*** Opening GIVEN RECORDS ***
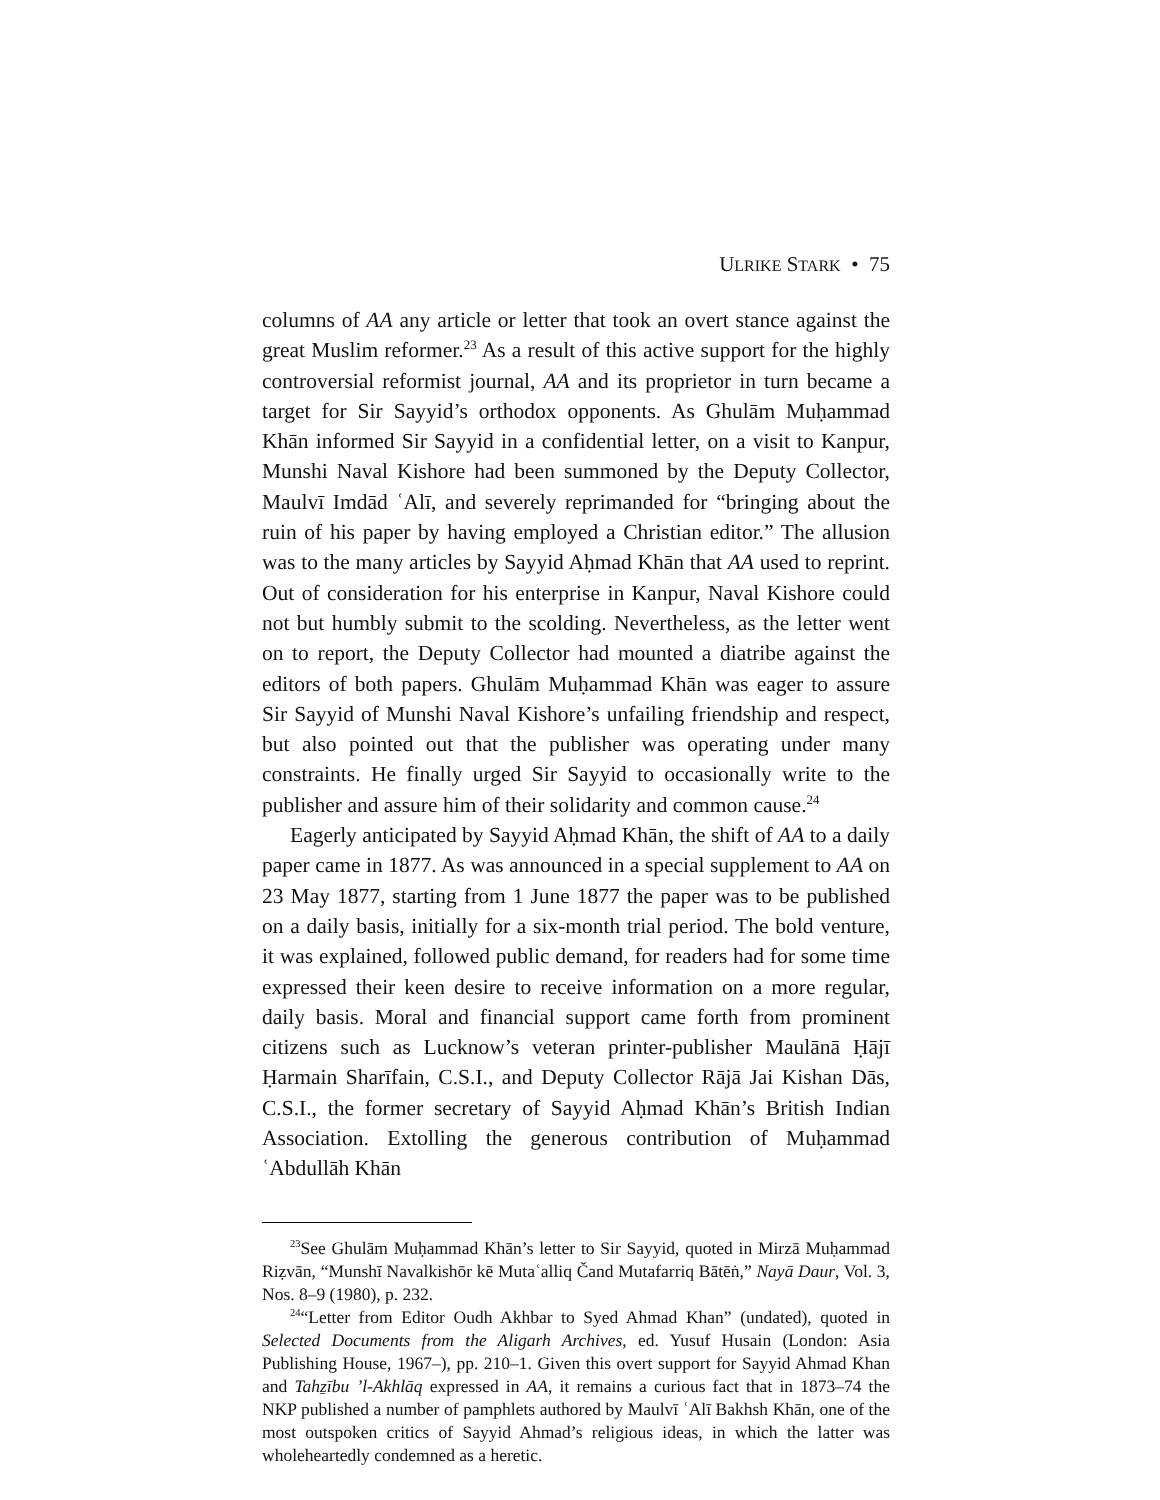ULRIKE STARK • 75
columns of AA any article or letter that took an overt stance against the great Muslim reformer.<sup>23</sup> As a result of this active support for the highly controversial reformist journal, AA and its proprietor in turn became a target for Sir Sayyid’s orthodox opponents. As Ghulām Muḥammad Khān informed Sir Sayyid in a confidential letter, on a visit to Kanpur, Munshi Naval Kishore had been summoned by the Deputy Collector, Maulvī Imdād ʿAlī, and severely reprimanded for “bringing about the ruin of his paper by having employed a Christian editor.” The allusion was to the many articles by Sayyid Aḥmad Khān that AA used to reprint. Out of consideration for his enterprise in Kanpur, Naval Kishore could not but humbly submit to the scolding. Nevertheless, as the letter went on to report, the Deputy Collector had mounted a diatribe against the editors of both papers. Ghulām Muḥammad Khān was eager to assure Sir Sayyid of Munshi Naval Kishore’s unfailing friendship and respect, but also pointed out that the publisher was operating under many constraints. He finally urged Sir Sayyid to occasionally write to the publisher and assure him of their solidarity and common cause.<sup>24</sup>
Eagerly anticipated by Sayyid Aḥmad Khān, the shift of AA to a daily paper came in 1877. As was announced in a special supplement to AA on 23 May 1877, starting from 1 June 1877 the paper was to be published on a daily basis, initially for a six-month trial period. The bold venture, it was explained, followed public demand, for readers had for some time expressed their keen desire to receive information on a more regular, daily basis. Moral and financial support came forth from prominent citizens such as Lucknow’s veteran printer-publisher Maulānā Ḥājī Ḥarmain Sharīfain, C.S.I., and Deputy Collector Rājā Jai Kishan Dās, C.S.I., the former secretary of Sayyid Aḥmad Khān’s British Indian Association. Extolling the generous contribution of Muḥammad ʿAbdullāh Khān
<sup>23</sup> See Ghulām Muḥammad Khān’s letter to Sir Sayyid, quoted in Mirzā Muḥammad Riẓvān, “Munshī Navalkishōr kē Mutaʿalliq Čand Mutafarriq Bātēṅ,” Nayā Daur, Vol. 3, Nos. 8–9 (1980), p. 232.
<sup>24</sup> “Letter from Editor Oudh Akhbar to Syed Ahmad Khan” (undated), quoted in Selected Documents from the Aligarh Archives, ed. Yusuf Husain (London: Asia Publishing House, 1967–), pp. 210–1. Given this overt support for Sayyid Ahmad Khan and Tahẕību ’l-Akhlāq expressed in AA, it remains a curious fact that in 1873–74 the NKP published a number of pamphlets authored by Maulvī ʿAlī Bakhsh Khān, one of the most outspoken critics of Sayyid Ahmad’s religious ideas, in which the latter was wholeheartedly condemned as a heretic.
*** Closing GIVEN RECORDS ***
• TASK DIRECTIONS:
What is needed here is an exact repetition of the listing above, pictures excluded.

• YOUR RESPONSE:
ULRIKE STARK • 75
columns of AA any article or letter that took an overt stance against the great Muslim reformer.<sup>23</sup> As a result of this active support for the highly controversial reformist journal, AA and its proprietor in turn became a target for Sir Sayyid’s orthodox opponents. As Ghulām Muḥammad Khān informed Sir Sayyid in a confidential letter, on a visit to Kanpur, Munshi Naval Kishore had been summoned by the Deputy Collector, Maulvī Imdād ʿAlī, and severely reprimanded for “bringing about the ruin of his paper by having employed a Christian editor.” The allusion was to the many articles by Sayyid Aḥmad Khān that AA used to reprint. Out of consideration for his enterprise in Kanpur, Naval Kishore could not but humbly submit to the scolding. Nevertheless, as the letter went on to report, the Deputy Collector had mounted a diatribe against the editors of both papers. Ghulām Muḥammad Khān was eager to assure Sir Sayyid of Munshi Naval Kishore’s unfailing friendship and respect, but also pointed out that the publisher was operating under many constraints. He finally urged Sir Sayyid to occasionally write to the publisher and assure him of their solidarity and common cause.<sup>24</sup>
Eagerly anticipated by Sayyid Aḥmad Khān, the shift of AA to a daily paper came in 1877. As was announced in a special supplement to AA on 23 May 1877, starting from 1 June 1877 the paper was to be published on a daily basis, initially for a six-month trial period. The bold venture, it was explained, followed public demand, for readers had for some time expressed their keen desire to receive information on a more regular, daily basis. Moral and financial support came forth from prominent citizens such as Lucknow’s veteran printer-publisher Maulānā Ḥājī Ḥarmain Sharīfain, C.S.I., and Deputy Collector Rājā Jai Kishan Dās, C.S.I., the former secretary of Sayyid Aḥmad Khān’s British Indian Association. Extolling the generous contribution of Muḥammad ʿAbdullāh Khān
<sup>23</sup> See Ghulām Muḥammad Khān’s letter to Sir Sayyid, quoted in Mirzā Muḥammad Riẓvān, “Munshī Navalkishōr kē Mutaʿalliq Čand Mutafarriq Bātēṅ,” Nayā Daur, Vol. 3, Nos. 8–9 (1980), p. 232.
<sup>24</sup> “Letter from Editor Oudh Akhbar to Syed Ahmad Khan” (undated), quoted in Selected Documents from the Aligarh Archives, ed. Yusuf Husain (London: Asia Publishing House, 1967–), pp. 210–1. Given this overt support for Sayyid Ahmad Khan and Tahẕību ’l-Akhlāq expressed in AA, it remains a curious fact that in 1873–74 the NKP published a number of pamphlets authored by Maulvī ʿAlī Bakhsh Khān, one of the most outspoken critics of Sayyid Ahmad’s religious ideas, in which the latter was wholeheartedly condemned as a heretic.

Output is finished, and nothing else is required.